Il fonça directement sur elle, l'agressant en alternant tranches et coups de masse. Il réussit à couper de part et d'autre l'enfant Dragmire. Deux petites coupures sur le bras droit, une au mollet droit et un petit hématome sur le flanc gauche. Lloyfell chercha ainsi à épuiser son adversaire, comme à son habitude. Avec son envie de tuer, on put presque lire un certain sadisme sur son visage, affichant toujours ce petit sourire narquois. Mais la lionne, profitant d'une faille dans les pas de danse du vagabond, prit d'une main la tête de celui-ci et la poussa vers son genou. Légèrement sonné, ce dernier reprit ses esprits et vit le fauve foncer vers lui à son tour.
«
Tout ceci a trop duré. » lança-t-elle. Sa lame d'ivoire assaillit le fauconnier, qui, pris par surprise une fois de plus, peina encore à se défendre contre les vives offenses qu'elle lui offra généreusement. Ses mouvements fluides et grâcieux cherchèrent toujours à toucher le fauconnier aux bras et jambes, certainement pour le déstabiliser et en finir rapidement.
La lionne commençait à fatiguer. Sous les assauts tous plus rapides les uns que les autres, il sentait que le fauve commençait à s'épuiser. Alors que Lloyfell avait pleinement confiance en lui, il stoppa ses assauts et balaya la brune d'un coup de pied, qui tomba face contre terre, ou plutôt contre bois. Le maraudeur vit ici l'occasion d'en finir avec ce combat, qui avait comme elle l'avait dit, trop duré. Elle était épuisée et au sol. C'était ici que tout se jouait.
Le fauconnier lâcha son épée, puis invita Leanne à venir sur son épaule. «
On dirait que le fauconnier a réussi à dresser un oiseau un peu mal élevé, n'est-ce pas Leanne ? » dit-il en ricanant, et en voyant la fin de ce duel. Une dernière fois, le vainqueur brandit sa masse en arrière, puis l'envoya percuter le ventre de la belle. Il en avait enfin fini avec elle, et avait eu sa vengeance.
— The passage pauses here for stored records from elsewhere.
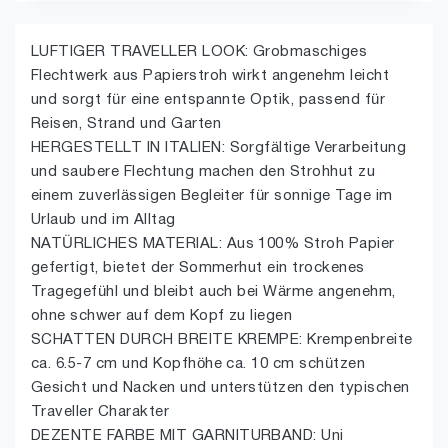
LUFTIGER TRAVELLER LOOK: Grobmaschiges
Flechtwerk aus Papierstroh wirkt angenehm leicht
und sorgt für eine entspannte Optik, passend für
Reisen, Strand und Garten
HERGESTELLT IN ITALIEN: Sorgfältige Verarbeitung
und saubere Flechtung machen den Strohhut zu
einem zuverlässigen Begleiter für sonnige Tage im
Urlaub und im Alltag
NATÜRLICHES MATERIAL: Aus 100% Stroh Papier
gefertigt, bietet der Sommerhut ein trockenes
Tragegefühl und bleibt auch bei Wärme angenehm,
ohne schwer auf dem Kopf zu liegen
SCHATTEN DURCH BREITE KREMPE: Krempenbreite
ca. 6.5-7 cm und Kopfhöhe ca. 10 cm schützen
Gesicht und Nacken und unterstützen den typischen
Traveller Charakter
DEZENTE FARBE MIT GARNITURBAND: Uni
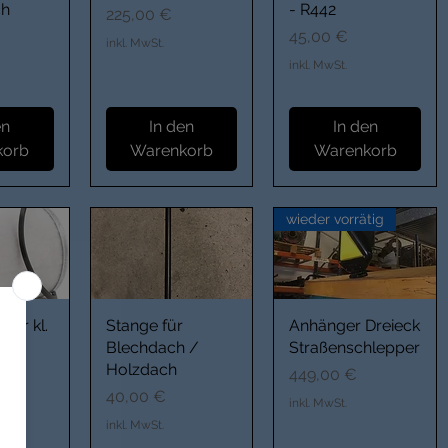
ch
- R442
Preis
225,00 €
Preis
45,00 €
inkl. MwSt.
inkl. MwSt.
en
In den
In den
korb
Warenkorb
Warenkorb
wieder vorrätig
lter kl.
Stange für
Anhänger Dreieck
Blechdach /
Straßenschlepper
Holzdach
Preis
449,00 €
Preis
40,00 €
inkl. MwSt.
inkl. MwSt.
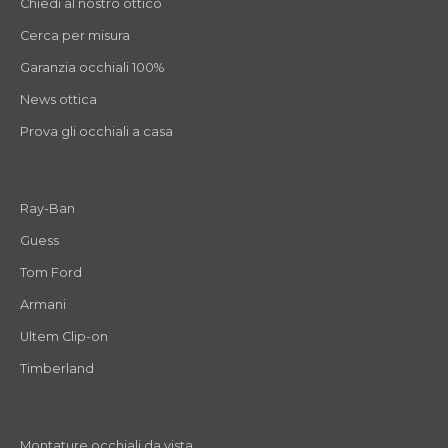
Chiedi al nostro ottico
Cerca per misura
Garanzia occhiali 100%
News ottica
Prova gli occhiali a casa
Ray-Ban
Guess
Tom Ford
Armani
Ultem Clip-on
Timberland
Montature occhiali da vista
C'était ce qu'il pensait, tout du moins. Car un instant avant qu'il ne porte la frappe, le fauve avait eu le temps de lever une patte, dans laquelle se trouvait un morceau de papier. Le fauconnier, qui pensait avoir abattu sa proie venait de prendre un revers de manche pour le moins... fulgurant. La foudre s'abattait sur lui et l'arrêta net dans son élan victorieux. Il se retrouva à genou, fumant et incapable de se mouvoir. Le rapace avait eu le temps de s'enfuir juste avant. Si Lloyfell avait eu lui aussi, cet instinct animal, il ne serait pas devenu à son tour la proie du chasseur.
«
C'en est enfin fini, trésor. » lança-t-elle tout en se relevant, haletante. Elle ne lui restait plus qu'à en finir avec le gibier déjà pré-cuit pour le dîner. Elle s'en approcha doucement, et alors qu'elle se mit à genoux pour lui donner le coup de grâce, le roturier encore tremblant et fumant dirigea avec grande peine sa main vers sa gourde, qu'il porta à sa bouche. Le liquide, qui coulait autant dans sa bouche que sur son visage et son cou, le brûlait à tel point qu'il pouvait presque sentir son épiderme fondre.
«
Une telle chaleur, ça donne soif, hein ? » dit-elle en échappant un sourire de satisfaction. La pointe de sa lame glissa sur la joue meurtrie du drogué, qui l'abîma de plus belle. Puis, dans un dernier élan d'espoir, le vagabond empoigna plus fermement sa masse et l'envoya abîmer à son tour le visage de la belle. L'effrayant masque de mort en os qu'elle portait éclata en plusieurs dizaines de morceaux, dont certains se logèrent dans ce beau visage maintenant dévoilé au grand public, préalablement défiguré et ensanglanté par la puissance de l'arme. La Dragmire n'eut pas le temps de crier sa douleur qu'elle perdit connaissance, le visage rouge non pas de honte pour une fin si misérable, mais bien de sang.
Finalement, le fauconnier avait réussi à dresser l'oiseau noir. Et si le public avait su rester silencieux et ébahi sur les quelques dernières minutes, il ponctua la victoire du vagabond d'une ovation qu'il eut rarement la chance d'entendre.